Verwaltung erkennt Rechtsprechung des BFH nicht an
Nach den Verwaltungsvorschriften tritt aber grundsätzlich eine kindergeldschädliche Unterbrechung der Ausbildung ein, wenn ein Kind in Untersuchungs- oder Strafhaft genommen wird, es sei denn, eine Ausbildung wird während der Haft fortgesetzt (DA-KG 2016 A 15.10 Abs. 8). Demnach setzt die Verwaltung die Untersuchungshaft mit einer Strafhaft gleich.
FG Thüringen bestätigt Rechtsprechung
Das FG Thüringen hat aktuell die höchstrichterliche Rechtsprechung bestätigt (Urteil v. 6.4.2017, 1 K 276/15, Haufe Index 11348737). Im zugrunde liegenden Fall wurde einem Kind das Ausbildungsverhältnis gekündigt, nach dem es in Untersuchungshaft genommen wurde. Später erfolgte der Freispruch.
Basierend auf der Rechtsprechung des BFH kam das FG zu dem Ergebnis, dass das Kind durch den Freispruch die Unterbrechung seiner Ausbildung nicht zu vertreten hat. Im Zuge dessen hält das FG das Vorgehen der Verwaltung für nicht nachvollziehbar. Denn während einer Untersuchungshaft findet grundsätzlich keine Ausbildung eines Heranwachsenden statt.
Dies liegt zum einen daran, dass eine Untersuchungshaft regelmäßig den Zeitraum von 6 Monaten nicht überschreiten soll und zum anderen steht von Beginn an nicht fest, wie lange die Untersuchungshaft andauern wird. Die Frage einer Ausbildung während einer Untersuchungshaft stellt sich daher nicht. Eine Regelung, wie bei einer Verhinderung einer Ausbildung durch Untersuchungshaft zu verfahren ist, ist der Verwaltungsanweisung aber nicht zu entnehmen, obwohl sie in § 32 Abs. 4 Satz 1 Nr. 2 Buchst. c. vergleichbar geregelt ist.

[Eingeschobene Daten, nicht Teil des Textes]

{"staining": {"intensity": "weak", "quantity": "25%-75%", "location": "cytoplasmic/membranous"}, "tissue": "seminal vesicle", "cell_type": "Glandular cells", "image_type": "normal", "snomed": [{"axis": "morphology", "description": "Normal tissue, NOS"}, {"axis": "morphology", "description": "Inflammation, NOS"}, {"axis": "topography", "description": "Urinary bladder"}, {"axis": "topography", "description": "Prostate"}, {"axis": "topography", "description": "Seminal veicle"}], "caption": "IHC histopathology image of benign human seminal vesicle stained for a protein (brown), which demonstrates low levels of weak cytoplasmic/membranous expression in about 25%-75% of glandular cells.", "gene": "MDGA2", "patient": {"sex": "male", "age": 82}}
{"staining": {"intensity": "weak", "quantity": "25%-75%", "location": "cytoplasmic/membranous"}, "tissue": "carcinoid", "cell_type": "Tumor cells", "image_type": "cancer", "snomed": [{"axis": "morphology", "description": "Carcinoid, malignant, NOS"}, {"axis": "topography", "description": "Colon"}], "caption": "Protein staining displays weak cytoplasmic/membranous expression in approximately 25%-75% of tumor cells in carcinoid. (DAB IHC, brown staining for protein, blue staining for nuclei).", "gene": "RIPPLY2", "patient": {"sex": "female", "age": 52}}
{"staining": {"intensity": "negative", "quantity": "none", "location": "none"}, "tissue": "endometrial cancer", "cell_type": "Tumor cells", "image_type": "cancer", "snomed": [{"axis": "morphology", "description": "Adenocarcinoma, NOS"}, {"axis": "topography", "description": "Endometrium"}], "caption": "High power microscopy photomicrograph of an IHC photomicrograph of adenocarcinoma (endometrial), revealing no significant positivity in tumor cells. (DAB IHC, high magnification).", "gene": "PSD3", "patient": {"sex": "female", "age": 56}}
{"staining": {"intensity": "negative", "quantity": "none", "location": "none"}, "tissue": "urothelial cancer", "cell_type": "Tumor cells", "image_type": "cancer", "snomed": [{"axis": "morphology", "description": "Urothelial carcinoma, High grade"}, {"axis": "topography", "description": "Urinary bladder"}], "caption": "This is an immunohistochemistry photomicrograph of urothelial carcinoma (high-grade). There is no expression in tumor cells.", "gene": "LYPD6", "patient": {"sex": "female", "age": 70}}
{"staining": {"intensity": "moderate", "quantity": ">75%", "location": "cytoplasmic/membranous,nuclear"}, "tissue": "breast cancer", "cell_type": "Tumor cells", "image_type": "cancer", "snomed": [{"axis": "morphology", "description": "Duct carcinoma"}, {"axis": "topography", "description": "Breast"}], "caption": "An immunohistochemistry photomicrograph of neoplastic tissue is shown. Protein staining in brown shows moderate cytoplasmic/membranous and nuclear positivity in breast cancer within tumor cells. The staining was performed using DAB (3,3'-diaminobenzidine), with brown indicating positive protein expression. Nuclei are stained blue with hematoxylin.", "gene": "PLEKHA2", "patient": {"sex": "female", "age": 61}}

Revisionsverfahren anhängig
Das FG hat die Revision zugelassen, um der Verwaltung die Gelegenheit zu geben, ihre Verwaltungsanweisung erneut vom BFH prüfen zu lassen. Das Verfahren ist beim BFH wegen der Frage anhängig (III R 16/17), ob Kindergeld für ein Kind gewährt werden kann, dessen Ausbildungsverhältnis aufgrund einer (nicht rechtmäßigen) Untersuchungshaft gekündigt wurde. Vergleichbare Fälle sollten offen gehalten werden, bis der BFH entschieden hat.